Aïe. Je n'ai pas envie d'y aller. Pas envie de rentrer. Peut être pas pour la même raison que tout le monde. Nan, je n'ai pas peur de voir quels profs je vais avoir même si je préférerais choisir mon prof de maths. Je n'ai pas peur de la classe dans laquelle j'irai. Parce que j'ai eu deux mois pour me préparer. Je sais déjà que je ne serais avec aucune de mes meilleures amies. A cause de putain d'options. Je stresse parce que je ne me remets pas de ma rentrée, il y a deux ans. Je ne voulais pas aller dans ce collège. Non. J'avais passé une de mes meilleurs années dans l'autre collège, je n'avais pas eu à tout recommencer, pas encore une fois. Je connaissais déjà une dizaine de personnes, et puis j'y ai rencontré ma meilleure amie. Et là il a fallu tout recommencer, avec ma soeur on est restée 3 mois toutes seules. Parce qu'on était des spécimens rares quoi. On était pas au collège l'année d'avant, et comme le collège est petit, ça se remarque. Et ils aiment pas les nouveaux. Alors même si maintenant j'ai des amies, je n'oublierai pas les fois où ces amies en question nous ont laissées toutes seules, parce que y'avais plus assez de place à table. On avait pas encore l'opportunité de pouvoir manger avec elles. C'est sur, dans ce collège tout le monde et comme ça. Mais j'étais pas préparée. Je suis rentrer chez moi en pleurs plusieurs fois, je n'avais jamais vécu ça. 

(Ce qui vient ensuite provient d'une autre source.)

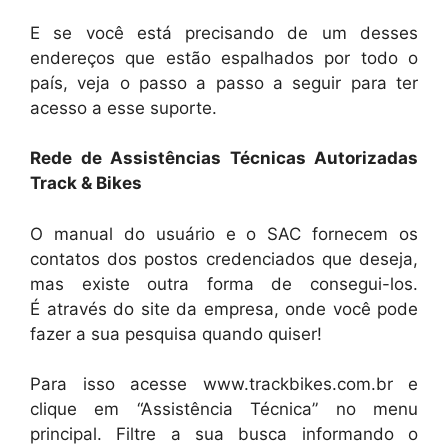
E se você está precisando de um desses
endereços que estão espalhados por todo o
país, veja o passo a passo a seguir para ter
acesso a esse suporte.
Rede de Assistências Técnicas Autorizadas
Track & Bikes
O manual do usuário e o SAC fornecem os
contatos dos postos credenciados que deseja,
mas existe outra forma de consegui-los.
É através do site da empresa, onde você pode
fazer a sua pesquisa quando quiser!
Para isso acesse www.trackbikes.com.br e
clique em “Assistência Técnica” no menu
principal. Filtre a sua busca informando o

Et puis j'ai peur parce que rentré : 1 an de plus. Je n'aime pas grandir, et en plus je me trouve bien trop mature pour mon âge, et il n'y a réellement aucune prétention. Des fois, j'aimerais rire des mêmes chose que ceux de mon âge. Penser les mêmes choses. Regarder les mêmes choses, mais ce n'est pas ma faute si je préfère Cold Case au Destin de lisa, si?..J'aimerai, des fois, être passionnées par les mêmes choses. Mais je n'y arrive pas. Et je n'aime pas grandir. Je sais ça peut paraître stupide. J'aime le fait d'avoir des responsabilités. Mais tout ce qui va avec, non. Il y a eu nombres de fois où j'ai voulu retourner en arrière, redevenir la personne insouciante qu'on est, plus petit. C'est surement pour ça que mon blog fait si 'enfants'. J'aimerai arrêter de trop grandir. Arrêter de me poser des questions aussi, peut être. M'enfin. C'est peut être ce qui fait que je suis comme ça. Comme quoi?

 

I've seen you cry, I've seen you smile...

30.08.2007

¤~Ciao Bella ~¤

Ciao Bella, les autres, on s'en fout,

Ciao Bella, les autres c'est pas nous

Ciao Bella, tu manques à ma vie,

Ciao Bella jamais je n'oublie ta voix...

 

Les autres on s'en fout, toujours plus facile à dire qu'à faire. J'ai malheureusement, toujours peur du regard des autres. De ce qu'on pourrait penser de moi si je fais telle ou telle chose. Si je dis ceci ou si je dis cela. J'ai toujours peur des remarques. Des critiques. Et comme je suis miss Susceptible, je les prends souvent mal. J'ai peur de ce que vous pensez de moi en lisant mon chez moi. J'ai pris de bonnes résolutions en cette veille de rentrée. Si, si tu sais les résolutions qu'on prend en esperant toujours qu'on les tiendras, alors qu'on est persuadée du contraire. J Et dans ces résolutions, les autres, je m'en fous... C'est vrai, plus je me regarde,plus je me dis que c'est stupide que je sois frustrée de ce qu'on peut penser de moi. Alors je me perds dans une image qui n'est pas la mienne. J'essaie. J'essaie de montrer quelqu'un qui n'est pas moi, pour me fondre dans la masse. Pour qu'on ne me remarque pas.Mais maintenant, j'ai décidé d'être moi. Je ne sais même pas à quoi ça correspond être moi. Je sais pas tellement ce que je suis, mais je sais que je vais essayer de l'être. Vachement compréhensible, je sais. Mais cette année je me suis faîte bouffer. Excusez ma vulgarité. Je me suis faîte bouffer par ce qu'on pourrait penser de moi, alors que je n'en ai aucune idée. De ce qu'on pourrait penser de moi. Et dorénavant je vais essayer de ne pas m'en préoccuper. C'est la rentrée et je vais essayer de tout faire pour la réussir. Et me dire que les autres c'est pas nous, ça en fait partit. J'écris cette note sans chute finale, sans rien du tout. Juste pour marquer d'une pierre blanche cette résolution. Comme ça, si je me retrouve à m'interesser à ce qu'on pourrait penser de moi. Je la relis. On verra bien.